Authors
Department of Chemistry, College of Education for Pure Sciences, University of Basrah, Basrah, Iraq
Department of Chemistry, College of Education for Pure Sciences, University of Basrah, Basrah, Iraq
Abstract
A thiazolidine-based compound (AS6) was synthesized and structurally confirmed through Fourier-transform infrared spectroscopy (FT-IR) and proton nuclear magnetic resonance (¹H-NMR) techniques. Its potential as a corrosion inhibitor for N80 carbon steel in a 1 M hydrochloric acid environment was systematically investigated.
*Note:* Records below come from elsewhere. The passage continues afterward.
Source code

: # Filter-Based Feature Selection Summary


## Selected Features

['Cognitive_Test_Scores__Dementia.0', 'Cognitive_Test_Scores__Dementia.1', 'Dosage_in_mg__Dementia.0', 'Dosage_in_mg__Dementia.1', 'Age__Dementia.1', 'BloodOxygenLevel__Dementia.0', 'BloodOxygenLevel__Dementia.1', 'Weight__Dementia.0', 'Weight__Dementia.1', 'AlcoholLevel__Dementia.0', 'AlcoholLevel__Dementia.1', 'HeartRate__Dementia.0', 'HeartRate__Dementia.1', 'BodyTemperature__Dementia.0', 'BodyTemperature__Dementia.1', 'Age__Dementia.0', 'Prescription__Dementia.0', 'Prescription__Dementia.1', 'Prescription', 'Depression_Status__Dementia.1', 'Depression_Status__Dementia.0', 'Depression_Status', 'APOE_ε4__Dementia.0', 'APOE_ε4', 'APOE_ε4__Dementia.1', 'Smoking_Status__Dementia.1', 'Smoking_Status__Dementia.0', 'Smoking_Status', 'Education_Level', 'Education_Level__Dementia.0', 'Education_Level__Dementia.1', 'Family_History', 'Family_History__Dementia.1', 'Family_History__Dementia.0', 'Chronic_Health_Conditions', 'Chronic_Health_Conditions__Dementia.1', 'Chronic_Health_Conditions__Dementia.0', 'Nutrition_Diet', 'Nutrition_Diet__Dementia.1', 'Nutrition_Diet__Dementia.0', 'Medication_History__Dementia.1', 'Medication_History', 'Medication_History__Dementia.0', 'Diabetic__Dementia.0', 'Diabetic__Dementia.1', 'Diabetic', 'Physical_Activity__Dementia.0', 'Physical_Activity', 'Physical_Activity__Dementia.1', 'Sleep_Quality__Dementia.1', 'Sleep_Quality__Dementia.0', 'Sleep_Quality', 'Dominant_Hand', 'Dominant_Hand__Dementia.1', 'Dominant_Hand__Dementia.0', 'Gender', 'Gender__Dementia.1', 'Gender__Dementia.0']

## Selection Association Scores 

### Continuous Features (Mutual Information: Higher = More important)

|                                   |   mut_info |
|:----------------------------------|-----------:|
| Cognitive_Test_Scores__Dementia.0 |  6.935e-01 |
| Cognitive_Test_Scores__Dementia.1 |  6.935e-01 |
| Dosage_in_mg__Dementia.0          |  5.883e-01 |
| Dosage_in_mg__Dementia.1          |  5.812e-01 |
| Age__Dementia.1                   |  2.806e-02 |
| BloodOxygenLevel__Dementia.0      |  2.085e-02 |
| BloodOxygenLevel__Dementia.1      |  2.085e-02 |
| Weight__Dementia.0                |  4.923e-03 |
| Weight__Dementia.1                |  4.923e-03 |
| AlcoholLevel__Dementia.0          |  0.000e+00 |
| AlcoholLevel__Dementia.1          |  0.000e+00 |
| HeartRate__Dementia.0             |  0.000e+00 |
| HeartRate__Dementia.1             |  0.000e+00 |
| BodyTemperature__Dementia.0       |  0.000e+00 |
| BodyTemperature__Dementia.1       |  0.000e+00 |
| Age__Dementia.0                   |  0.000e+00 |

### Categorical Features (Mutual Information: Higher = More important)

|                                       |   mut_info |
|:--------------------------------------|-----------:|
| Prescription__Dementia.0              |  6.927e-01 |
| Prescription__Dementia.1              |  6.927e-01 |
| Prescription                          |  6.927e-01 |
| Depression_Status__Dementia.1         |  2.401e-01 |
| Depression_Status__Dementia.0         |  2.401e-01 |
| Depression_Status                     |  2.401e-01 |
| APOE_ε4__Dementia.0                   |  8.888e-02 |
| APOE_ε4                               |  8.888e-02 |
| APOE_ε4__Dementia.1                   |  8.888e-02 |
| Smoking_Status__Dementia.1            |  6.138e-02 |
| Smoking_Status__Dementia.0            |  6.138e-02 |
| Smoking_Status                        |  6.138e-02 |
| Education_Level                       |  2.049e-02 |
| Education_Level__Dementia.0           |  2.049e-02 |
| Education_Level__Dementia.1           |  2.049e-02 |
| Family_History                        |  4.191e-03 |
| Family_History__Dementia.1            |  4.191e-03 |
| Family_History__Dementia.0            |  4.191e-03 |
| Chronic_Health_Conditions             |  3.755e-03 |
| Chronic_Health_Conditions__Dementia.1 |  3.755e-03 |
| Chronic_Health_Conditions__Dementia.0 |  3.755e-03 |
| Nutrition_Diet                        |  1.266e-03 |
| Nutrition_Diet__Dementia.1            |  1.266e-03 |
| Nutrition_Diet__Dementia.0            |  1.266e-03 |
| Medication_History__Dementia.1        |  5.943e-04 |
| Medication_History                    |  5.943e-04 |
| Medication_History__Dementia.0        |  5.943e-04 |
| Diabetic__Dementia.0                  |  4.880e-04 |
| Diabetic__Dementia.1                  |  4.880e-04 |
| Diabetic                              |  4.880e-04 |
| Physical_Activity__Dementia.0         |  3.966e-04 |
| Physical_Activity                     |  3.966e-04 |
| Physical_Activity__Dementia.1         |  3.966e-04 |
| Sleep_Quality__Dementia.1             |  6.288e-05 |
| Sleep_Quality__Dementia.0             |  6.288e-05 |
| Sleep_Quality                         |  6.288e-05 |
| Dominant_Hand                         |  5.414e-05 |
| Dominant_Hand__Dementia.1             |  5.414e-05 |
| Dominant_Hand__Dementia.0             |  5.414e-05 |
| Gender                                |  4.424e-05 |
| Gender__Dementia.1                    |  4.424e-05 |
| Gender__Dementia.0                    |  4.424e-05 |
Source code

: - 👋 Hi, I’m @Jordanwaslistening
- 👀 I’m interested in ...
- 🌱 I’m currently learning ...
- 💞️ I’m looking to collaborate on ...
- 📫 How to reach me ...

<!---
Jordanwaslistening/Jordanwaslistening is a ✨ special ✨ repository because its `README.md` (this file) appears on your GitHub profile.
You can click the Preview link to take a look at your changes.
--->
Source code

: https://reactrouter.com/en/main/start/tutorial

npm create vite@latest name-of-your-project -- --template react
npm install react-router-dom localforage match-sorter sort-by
The study involved electrochemical assessments, adsorption modeling, activation energy calculations, and surface characterization using Tafel polarization, Langmuir isotherms, the Arrhenius approach, and scanning electron microscopy (SEM) coupled with energy-dispersive spectroscopy (EDS). The results revealed a notable enhancement in inhibition efficiency at elevated inhibitor concentrations, while higher temperatures led to a decline in performance. Tafel polarization data demonstrated a consistent reduction in corrosion rate as the inhibitor concentration increased. Surface analysis confirmed the development of a protective film on the steel substrate, highlighting the practical applicability of AS6 in industrial corrosion mitigation.